Architecture overview

GitHelp is organized around a simple idea: all sources are converted into the same internal document format before retrieval.

The initial use case is MMORE, but the core pipeline is designed to remain project-agnostic. Project-specific behavior is isolated in optional project profiles.

High-level flow

GitHelp schema

Main design choices

GitHelp separates the pipeline into clear blocks:

Block

Role

loaders/

Load source files that are already documentation-like.

extractors/

Extract documentation from source code.

corpus/

Combine all sources into one corpus.

indexing/

Export and index the corpus with MMORE.

retrieval/

Retrieve relevant documents.

project_profiles/

Hold optional project-specific query expansion, filtering, reranking, and direct answers.

rag/

Build prompts and generate answers.

projects/

Manage selected projects, generated project configs, and persisted app state.

app/

Streamlit user interface.

Why keep a GitHelp format?

GitHelp uses its own DocumentRecord format instead of exposing MMORE everywhere.

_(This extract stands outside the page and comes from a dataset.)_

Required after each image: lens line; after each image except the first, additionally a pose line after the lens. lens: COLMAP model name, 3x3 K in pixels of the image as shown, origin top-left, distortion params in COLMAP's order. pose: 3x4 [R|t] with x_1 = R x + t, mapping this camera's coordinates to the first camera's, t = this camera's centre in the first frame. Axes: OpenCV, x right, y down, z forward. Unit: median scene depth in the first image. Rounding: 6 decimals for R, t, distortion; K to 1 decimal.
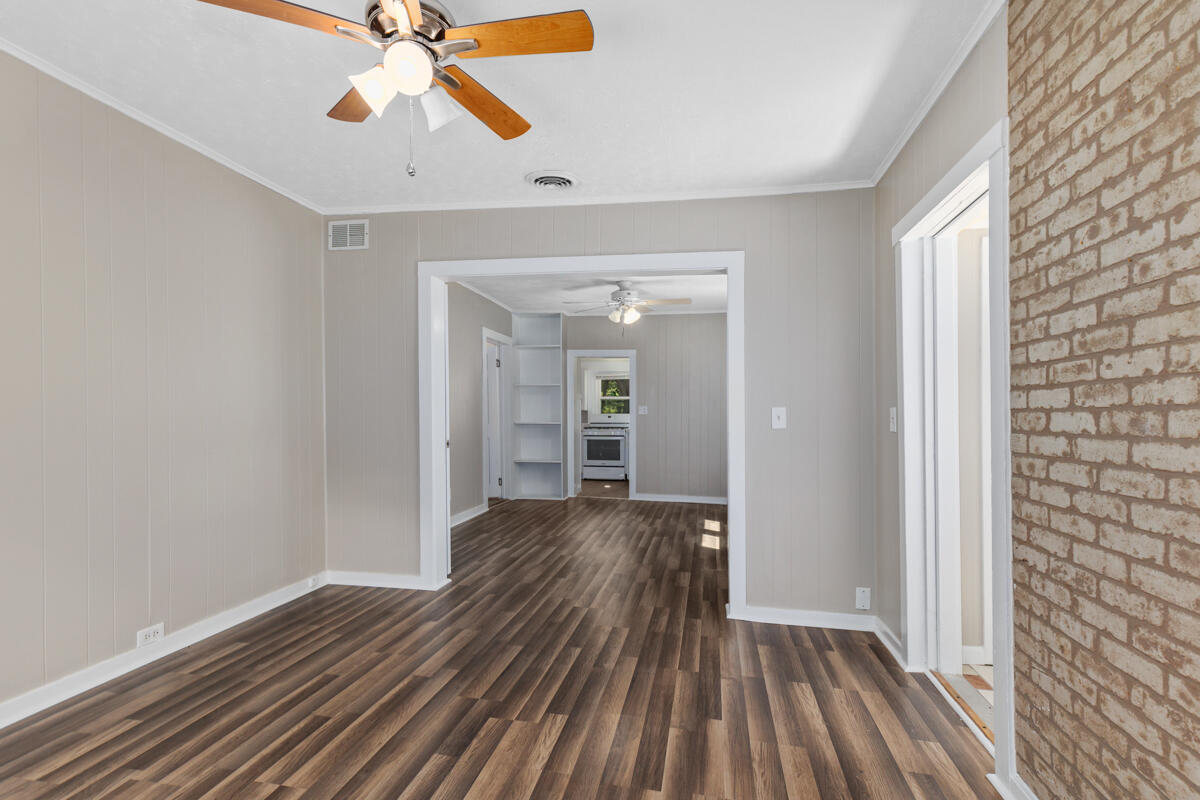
lens RADIAL K [[547.6, 0, 595.5], [0, 547.6, 414.0], [0, 0, 1]] dist [0.004755, -0.002137]
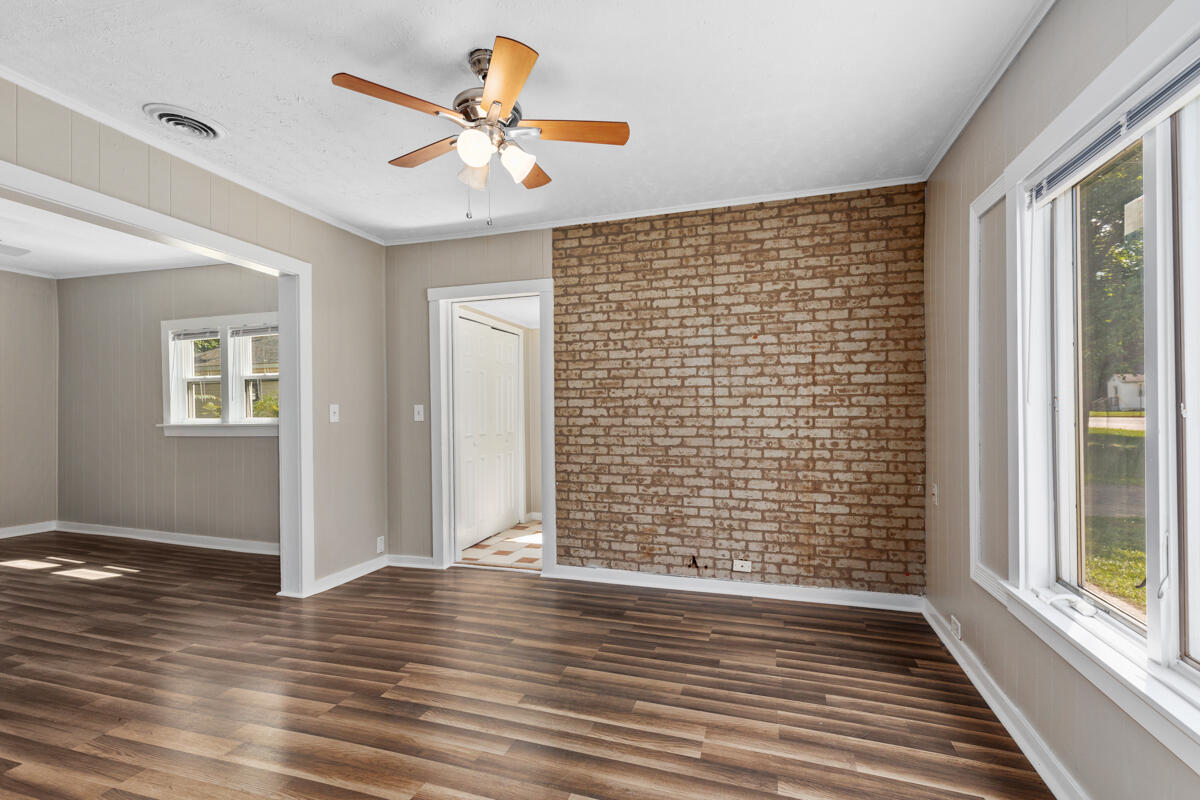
lens RADIAL K [[547.6, 0, 604.9], [0, 547.6, 404.7], [0, 0, 1]] dist [0.004755, -0.002137]
pose [[0.100058, -0.000797, 0.994981, -1.152410], [0.004167, 0.999991, 0.000382, -0.013905], [-0.994973, 0.004108, 0.100061, 0.432673]]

This keeps the project modular:

  • the corpus can be inspected before indexing;

  • the simple retriever can run without MMORE;

  • MMORE can be replaced or updated without rewriting loaders;

  • retrieved sources keep consistent metadata for citations;

  • Streamlit can work with project-specific corpora before MMORE indexing is available.

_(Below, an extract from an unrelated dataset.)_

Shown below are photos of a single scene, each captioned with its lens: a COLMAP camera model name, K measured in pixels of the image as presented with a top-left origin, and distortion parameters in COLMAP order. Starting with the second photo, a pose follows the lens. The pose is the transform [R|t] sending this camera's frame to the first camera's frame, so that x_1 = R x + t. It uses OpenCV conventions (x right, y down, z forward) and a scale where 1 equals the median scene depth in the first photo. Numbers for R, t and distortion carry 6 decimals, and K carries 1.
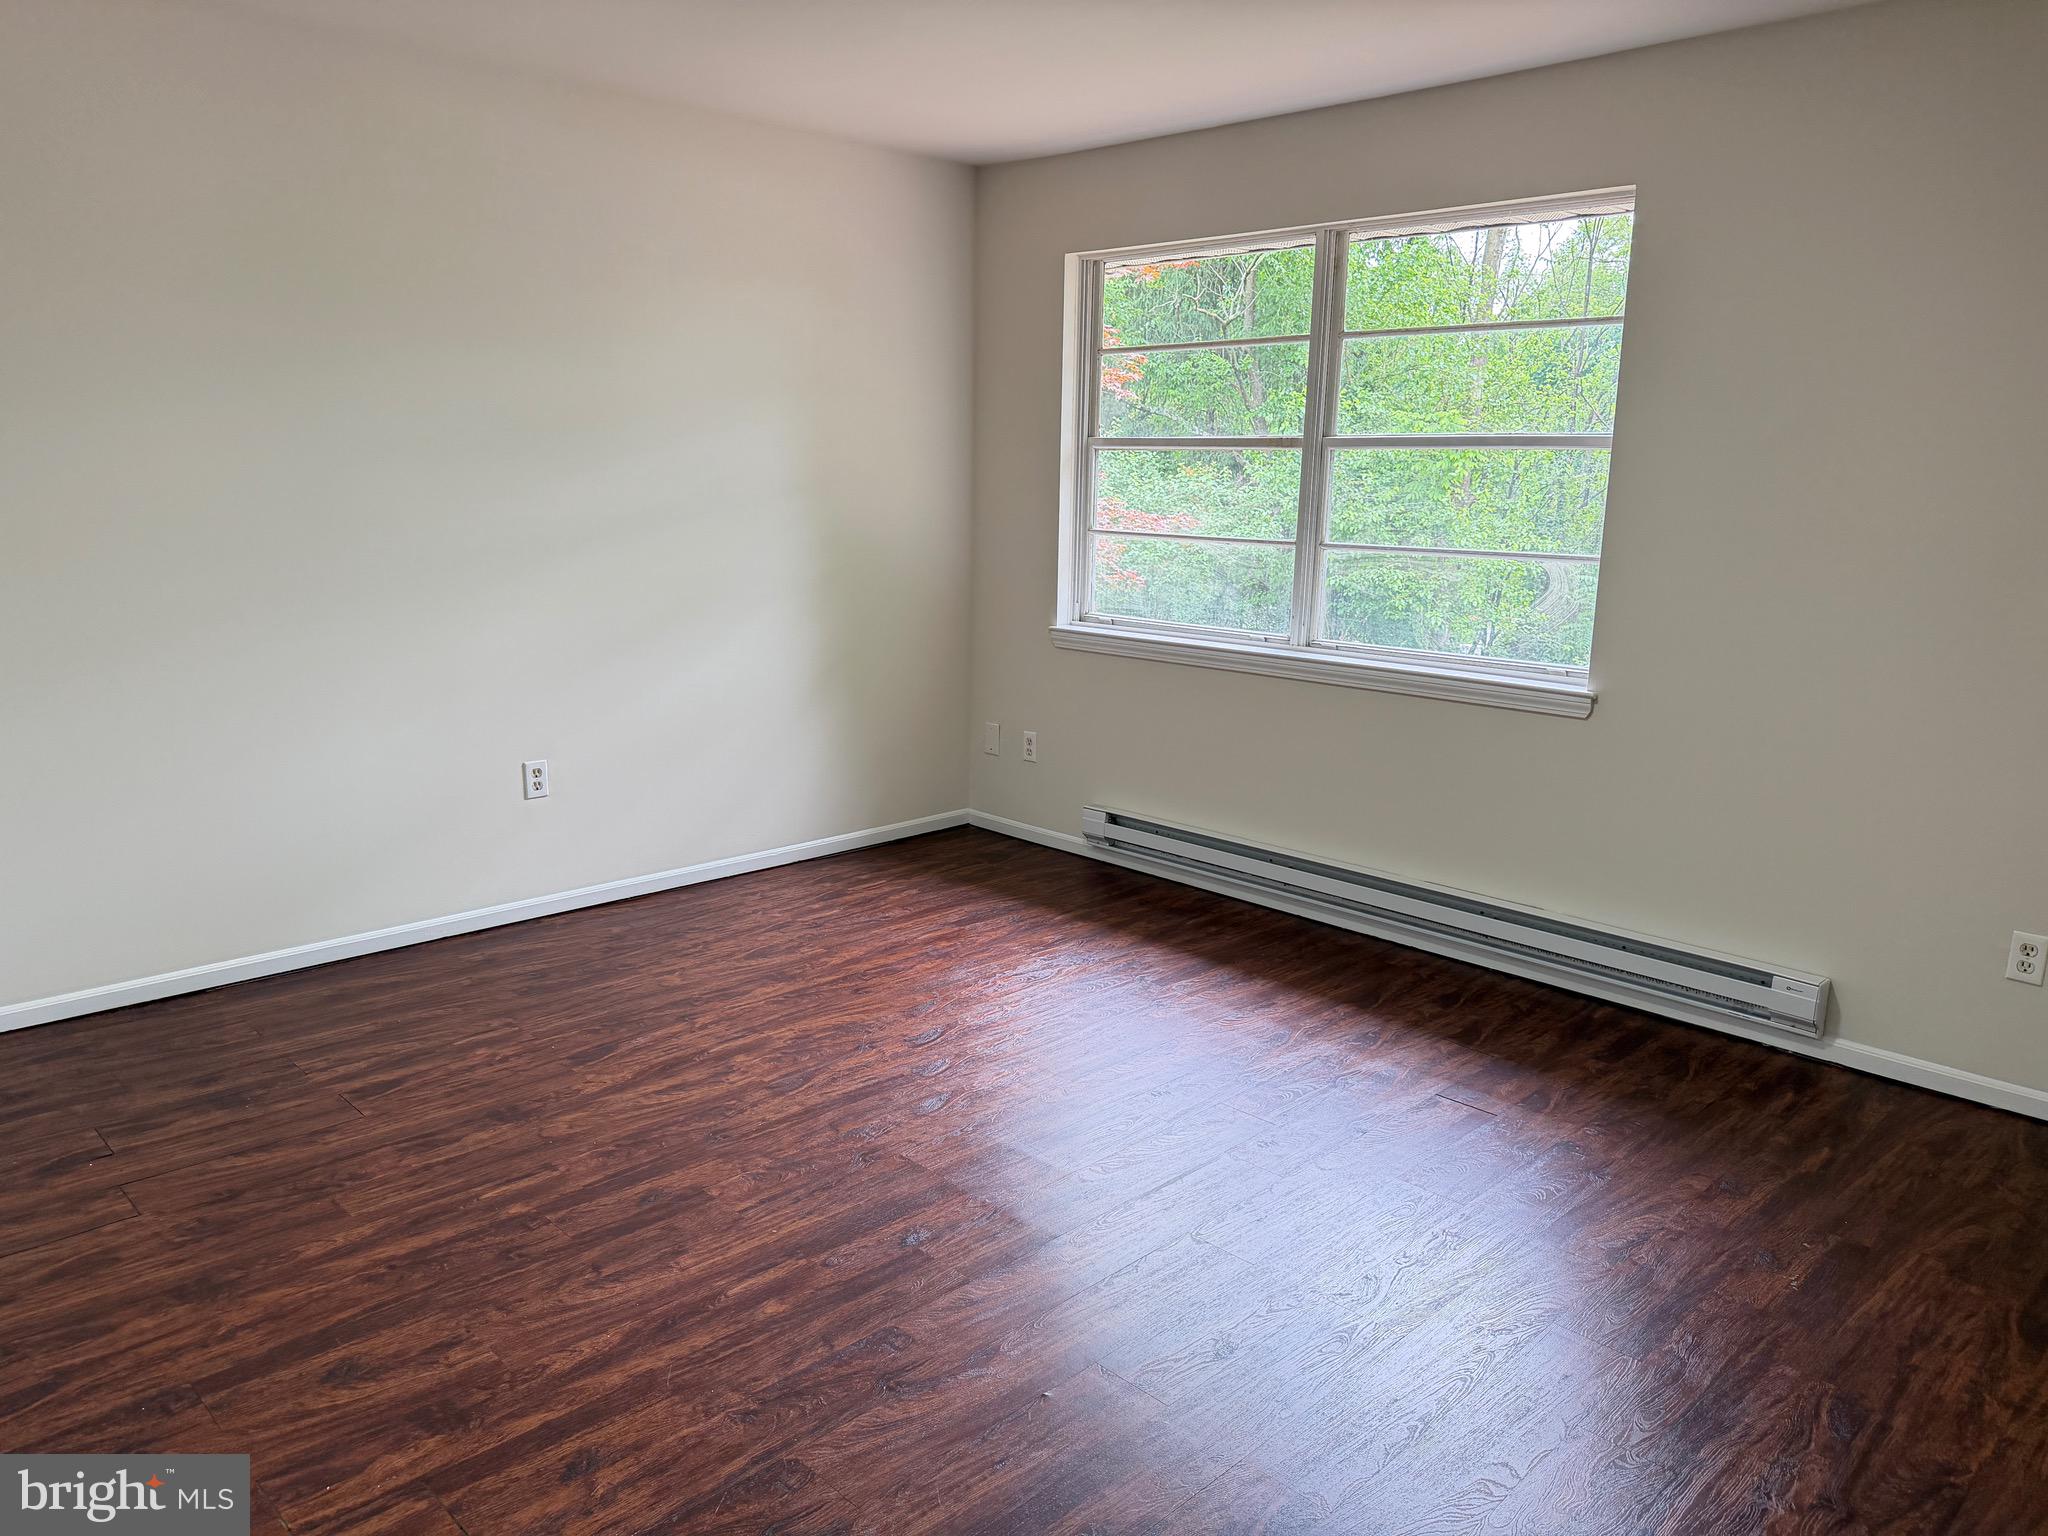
lens RADIAL K [[1427.6, 0, 1024.0], [0, 1427.6, 768.0], [0, 0, 1]] dist [-0.004417, -0.000611]
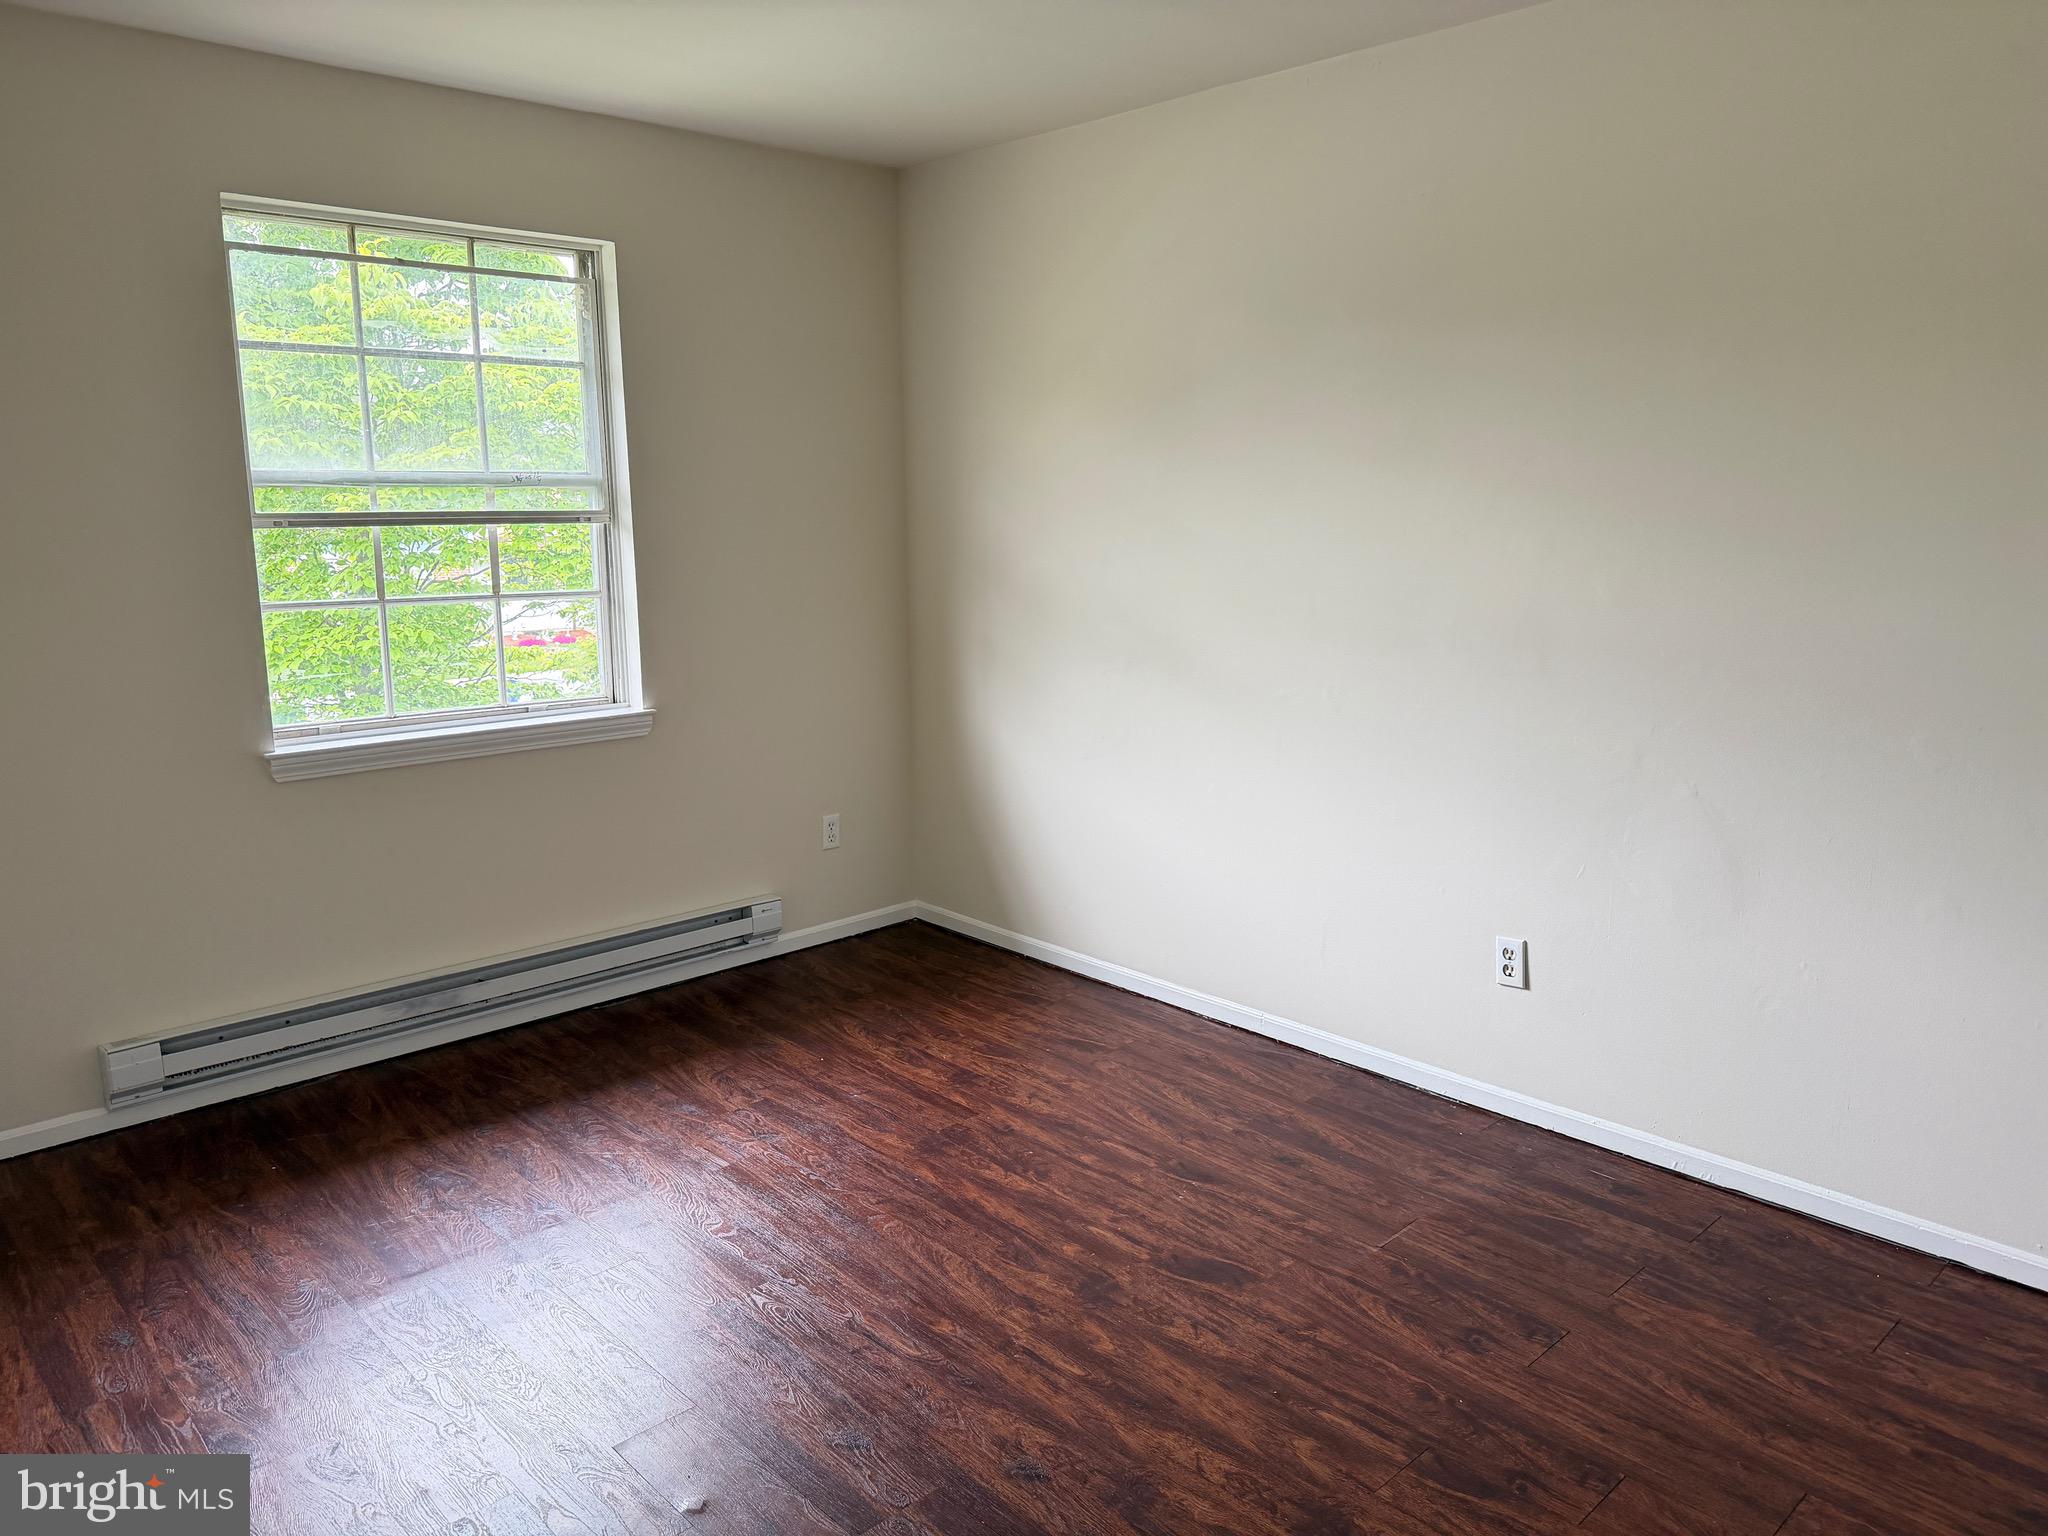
lens RADIAL K [[1427.6, 0, 1024.0], [0, 1427.6, 768.0], [0, 0, 1]] dist [-0.004417, -0.000611]
pose [[0.007843, -0.191040, 0.981551, -0.514748], [0.217846, 0.958332, 0.184780, -0.114320], [-0.975952, 0.212378, 0.049134, 0.522315]]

Simple backend vs MMORE backend

The simple backend reads a selected corpus.jsonl directly. It is useful for:

  • local development;

  • direct checks of newly built project corpora;

  • debugging retrieval quality;

  • avoiding MMORE indexing.

The mmore backend is the main MMORE workflow. It retrieves from an MMORE index when native retrieval succeeds, and it can fall back to the exported mmore_corpus.jsonl if the local native process fails. That fallback is lexical and does not use native MMORE/Milvus vector search.

The full MMORE workflow is:

Build corpus → export MMORE corpus → build MMORE index → use backend mmore

For code-, symbol-, and filename-oriented questions, the high-level answering pipeline may merge lexical candidates from the simple retriever with MMORE candidates before applying the project profile.